(Data records)
▬▬▬▬▬▬

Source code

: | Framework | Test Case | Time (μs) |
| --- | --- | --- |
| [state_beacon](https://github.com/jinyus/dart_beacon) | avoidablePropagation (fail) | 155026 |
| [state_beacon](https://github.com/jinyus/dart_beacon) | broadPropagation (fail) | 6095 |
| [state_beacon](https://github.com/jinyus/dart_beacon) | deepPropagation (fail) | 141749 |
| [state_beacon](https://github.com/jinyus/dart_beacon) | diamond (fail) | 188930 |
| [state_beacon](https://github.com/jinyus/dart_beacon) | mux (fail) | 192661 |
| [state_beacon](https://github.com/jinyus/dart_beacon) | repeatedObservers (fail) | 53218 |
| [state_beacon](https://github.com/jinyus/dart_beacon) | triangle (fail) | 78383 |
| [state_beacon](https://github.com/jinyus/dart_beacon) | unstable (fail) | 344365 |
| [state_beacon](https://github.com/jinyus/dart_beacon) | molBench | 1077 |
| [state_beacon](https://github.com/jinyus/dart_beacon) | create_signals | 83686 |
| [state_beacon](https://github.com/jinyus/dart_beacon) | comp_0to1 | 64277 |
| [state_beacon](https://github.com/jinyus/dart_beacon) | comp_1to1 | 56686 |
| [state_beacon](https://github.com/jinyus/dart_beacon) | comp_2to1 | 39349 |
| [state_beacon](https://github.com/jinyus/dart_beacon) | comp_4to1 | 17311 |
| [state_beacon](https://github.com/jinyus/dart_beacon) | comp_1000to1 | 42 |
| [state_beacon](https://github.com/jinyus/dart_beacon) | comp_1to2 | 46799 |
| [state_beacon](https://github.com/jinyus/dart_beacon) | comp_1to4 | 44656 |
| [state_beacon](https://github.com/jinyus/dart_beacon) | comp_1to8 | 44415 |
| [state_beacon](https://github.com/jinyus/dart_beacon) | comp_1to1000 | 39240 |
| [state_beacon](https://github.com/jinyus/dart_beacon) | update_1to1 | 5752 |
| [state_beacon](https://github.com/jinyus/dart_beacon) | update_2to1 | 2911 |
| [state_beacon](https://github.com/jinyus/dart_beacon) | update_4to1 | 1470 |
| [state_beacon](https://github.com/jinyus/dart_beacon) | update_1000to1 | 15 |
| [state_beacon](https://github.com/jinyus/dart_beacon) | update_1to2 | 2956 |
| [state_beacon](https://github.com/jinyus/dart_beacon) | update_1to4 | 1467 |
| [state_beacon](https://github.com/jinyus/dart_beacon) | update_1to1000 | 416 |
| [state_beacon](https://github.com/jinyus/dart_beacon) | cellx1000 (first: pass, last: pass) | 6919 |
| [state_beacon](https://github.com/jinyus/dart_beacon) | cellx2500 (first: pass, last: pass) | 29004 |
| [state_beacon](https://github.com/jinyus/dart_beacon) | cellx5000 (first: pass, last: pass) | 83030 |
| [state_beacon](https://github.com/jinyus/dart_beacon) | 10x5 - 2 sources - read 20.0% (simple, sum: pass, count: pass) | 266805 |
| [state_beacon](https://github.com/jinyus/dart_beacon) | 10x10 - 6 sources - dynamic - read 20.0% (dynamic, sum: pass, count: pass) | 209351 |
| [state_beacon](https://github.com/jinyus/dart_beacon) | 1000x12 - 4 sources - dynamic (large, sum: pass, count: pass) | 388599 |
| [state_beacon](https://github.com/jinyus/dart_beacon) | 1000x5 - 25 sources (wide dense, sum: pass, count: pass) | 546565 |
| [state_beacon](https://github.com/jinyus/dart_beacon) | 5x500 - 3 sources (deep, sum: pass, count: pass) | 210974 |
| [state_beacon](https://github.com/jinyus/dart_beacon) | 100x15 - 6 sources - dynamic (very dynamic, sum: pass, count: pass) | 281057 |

▬▬▬▬▬▬

## What needs to be done
Which lines above contain the word "dynamic"? List them.

## Output for this task
| [state_beacon](https://github.com/jinyus/dart_beacon) | 10x10 - 6 sources - dynamic - read 20.0% (dynamic, sum: pass, count: pass) | 209351 |
| [state_beacon](https://github.com/jinyus/dart_beacon) | 1000x12 - 4 sources - dynamic (large, sum: pass, count: pass) | 388599 |
| [state_beacon](https://github.com/jinyus/dart_beacon) | 100x15 - 6 sources - dynamic (very dynamic, sum: pass, count: pass) | 281057 |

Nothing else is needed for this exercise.